Les « supergroups » n'ont pas toujours de quoi rendre très jouasse. Sur le papier, réunir des musiciens de talent dans leurs formations respectives pour un projet en commun, pourquoi pas, et on serait même en droit d'attendre quelque chose d'assez foufou. Dans les faits, on trouve de tout, allant de la synergie totale au résultat fade et décevant.
Allier des membres actifs et passés d'Alcest, Anorexia Nervosa, Peste Noire ou Diapsiquir a tout de même de quoi faire saliver un minimum le fan de Black hexagonal. Débarquant il y a trois ans de ça avec un 1994 qui posait les fondations d'une musique à rapprocher des Wolves In The Throne Room ou Deafheaven, Sur Les Falaises De Marbre vient réaffirmer cette tendance des Français. La formation persiste et signe un Black Metal au rythme soutenu, aux guitares constantes, prêtes à se fracasser sur une batterie véloce et appuyée. Pas de chant typique au genre en revanche, les vers de Glaciation sont déclamés par des cris puissants et plus rarement par le chant clair de Bodie (« Le Soleil Et L'Acier »). Ici, c'est la beauté qui prédomine, en dépit des éléments incontournables d'un style classifié extrême. La mélodie est reine et envahit l'esprit à grand renfort de riffs aériens, établissant des ponts avec des atmosphères Post-Rock, Shoegaze ou Post-Black. Violence et splendeur se tournent autour et ne font bien souvent qu'un, contribuant à se sublimer réciproquement.
Et le verbe de suivre, tout aussi emprunt de dualité. Glaciation poète des symboles et d'un imaginaire sombre, Glaciation conteur à demi-mot de batailles et de rancœurs. D'un désespoir général naissent ainsi des assauts sonores où les mots noirs se voient portés par une musique fougueuse et dense (« Les Fiancées Sont Froides »).
D'une manière générale le groupe brille de ses propres contrastes stylistiques, quitte à sonner plus accessible peut-être que sur 1994. Départ de Valnoir derrière le micro, influence plus présente d'un Black Atmosphérique qui efface peu à peu les inspirations 90's du précédent effort, un son qui évolue mais l'identité pourtant ne s'amenuise pas. Sur Les Falaises De Marbre est moins enragé, plus axé sur le ressenti, plus subtil peut-être que son aîné. Des titres comme « Kaputt » ou « Le Soleil Et L'Acier » n'hésitent pas à nous malmener mais ouvrent pareillement des voies lumineuses et inexplorées par le groupe jusqu'alors.

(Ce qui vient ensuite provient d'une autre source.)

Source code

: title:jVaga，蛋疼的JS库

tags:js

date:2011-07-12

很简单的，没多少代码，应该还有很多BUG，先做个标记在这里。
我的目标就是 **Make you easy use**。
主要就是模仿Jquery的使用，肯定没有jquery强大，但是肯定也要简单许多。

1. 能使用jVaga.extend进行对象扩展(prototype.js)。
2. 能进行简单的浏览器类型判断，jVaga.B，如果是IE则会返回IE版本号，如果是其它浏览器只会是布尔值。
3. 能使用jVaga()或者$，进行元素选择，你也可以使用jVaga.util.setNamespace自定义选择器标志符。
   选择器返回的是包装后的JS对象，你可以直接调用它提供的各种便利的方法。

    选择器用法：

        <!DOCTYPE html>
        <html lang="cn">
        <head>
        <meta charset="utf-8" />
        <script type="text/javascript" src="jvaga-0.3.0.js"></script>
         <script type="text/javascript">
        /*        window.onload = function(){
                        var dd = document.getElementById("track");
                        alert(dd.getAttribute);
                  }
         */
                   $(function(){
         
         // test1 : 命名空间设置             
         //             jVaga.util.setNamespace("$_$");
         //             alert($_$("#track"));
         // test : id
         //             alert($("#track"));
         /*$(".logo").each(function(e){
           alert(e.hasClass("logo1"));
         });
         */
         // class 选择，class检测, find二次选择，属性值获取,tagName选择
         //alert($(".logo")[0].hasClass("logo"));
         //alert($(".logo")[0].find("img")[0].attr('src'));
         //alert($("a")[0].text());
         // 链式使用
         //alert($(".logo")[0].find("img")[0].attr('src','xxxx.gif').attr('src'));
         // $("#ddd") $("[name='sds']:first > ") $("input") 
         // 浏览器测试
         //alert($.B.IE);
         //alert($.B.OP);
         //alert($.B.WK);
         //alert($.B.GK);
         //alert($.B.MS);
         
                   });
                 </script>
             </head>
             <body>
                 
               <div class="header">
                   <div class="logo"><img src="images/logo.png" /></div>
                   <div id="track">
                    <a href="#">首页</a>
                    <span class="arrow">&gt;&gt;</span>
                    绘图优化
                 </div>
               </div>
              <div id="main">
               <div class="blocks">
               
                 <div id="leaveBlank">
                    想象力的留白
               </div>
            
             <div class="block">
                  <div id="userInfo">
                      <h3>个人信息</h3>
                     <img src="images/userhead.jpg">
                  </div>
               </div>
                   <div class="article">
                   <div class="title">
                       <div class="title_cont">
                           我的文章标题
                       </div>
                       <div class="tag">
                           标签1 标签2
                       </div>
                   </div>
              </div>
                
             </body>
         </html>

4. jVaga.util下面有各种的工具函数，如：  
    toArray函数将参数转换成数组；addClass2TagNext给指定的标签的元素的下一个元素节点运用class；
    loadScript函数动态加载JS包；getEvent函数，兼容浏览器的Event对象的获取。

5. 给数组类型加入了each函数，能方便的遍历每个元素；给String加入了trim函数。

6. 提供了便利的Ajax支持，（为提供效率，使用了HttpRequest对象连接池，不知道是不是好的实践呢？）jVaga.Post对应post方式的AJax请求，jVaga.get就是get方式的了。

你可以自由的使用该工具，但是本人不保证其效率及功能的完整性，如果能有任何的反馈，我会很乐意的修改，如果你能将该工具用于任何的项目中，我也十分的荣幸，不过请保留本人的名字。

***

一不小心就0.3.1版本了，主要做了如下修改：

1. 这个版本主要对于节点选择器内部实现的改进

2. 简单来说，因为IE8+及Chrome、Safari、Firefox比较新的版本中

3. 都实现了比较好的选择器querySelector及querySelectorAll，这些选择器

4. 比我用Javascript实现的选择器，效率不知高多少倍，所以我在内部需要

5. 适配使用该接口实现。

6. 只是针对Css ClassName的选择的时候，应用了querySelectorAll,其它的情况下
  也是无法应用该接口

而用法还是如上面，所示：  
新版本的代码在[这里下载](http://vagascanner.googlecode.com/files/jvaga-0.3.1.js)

Glaciation laisse son auditeur avec une fin d'album des plus enveloppantes, entre un « Cinq » exclusivement Ambient et l'ultime morceau éponyme, aux accents éminemment Alcestiens pour ses notes saveur spleen et des chœurs reconnaissables entre mille.
Fidèle à ses préceptes d'il y a trois ans, le groupe amorce pourtant d'ores et déjà quelques évolutions, que l'on se penche sur le line-up changeant, les thèmes, et la musique elle-même. Fruit du hasard ou volonté assumée, Glaciation se trouve à la croisée de genres émergents bénéficiant d'une certaine popularité à l'heure actuelle en France (Blackgaze, Post-Black), sans compter ses musiciens réputés. Espérons alors que ces artistes témoigneront encore une fois de leur sincérité lors de leur prochaine sortie et ne céderont pas à un opportunisme qui plane autour de tout « supergroup ».